### What is being asked
Copy the text lines verbatim from the start of the entries through the line containing "llem, wenn Du", including that line. Leave the pictures out of your answer.

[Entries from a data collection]

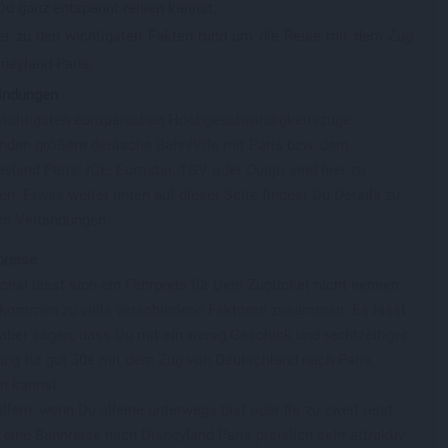
u ganz entspannt reisen kannst.
er zu den wichtigsten Fakten rund um die Reise mit dem Zug
neyland Paris:
indungen
wichtigsten europäischen Hochgeschwindigkeitszüge
inden größere deutsche Bahnhöfe mit Paris bzw. dem
yland Paris: ICE, Eurostar, TGV oder Ouigo sind hier zu
n. Etwas weiter unten auf dieser Seite findest Du Details zu
en Verbindungen.
preise
hal lässt sich ein Fahrpreis für Dein Zugticket nicht nennen.
 kommen zu viele verschiedene Faktoren zusammen. Es lässt
 aber sagen, dass Du mit ein wenig Geschick und rechtzeitiger
ung für gut 30€ mit dem Zug von Deutschland nach Paris
en kannst.
llem, wenn Du alleine unterwegs bist oder Ihr zu zweit reist,
eine Bahnreise nach Disneyland Paris preislich sehr attraktiv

### The answer
u ganz entspannt reisen kannst.
er zu den wichtigsten Fakten rund um die Reise mit dem Zug
neyland Paris:
indungen
wichtigsten europäischen Hochgeschwindigkeitszüge
inden größere deutsche Bahnhöfe mit Paris bzw. dem
yland Paris: ICE, Eurostar, TGV oder Ouigo sind hier zu
n. Etwas weiter unten auf dieser Seite findest Du Details zu
en Verbindungen.
preise
hal lässt sich ein Fahrpreis für Dein Zugticket nicht nennen.
 kommen zu viele verschiedene Faktoren zusammen. Es lässt
 aber sagen, dass Du mit ein wenig Geschick und rechtzeitiger
ung für gut 30€ mit dem Zug von Deutschland nach Paris
en kannst.
llem, wenn Du alleine unterwegs bist oder Ihr zu zweit reist,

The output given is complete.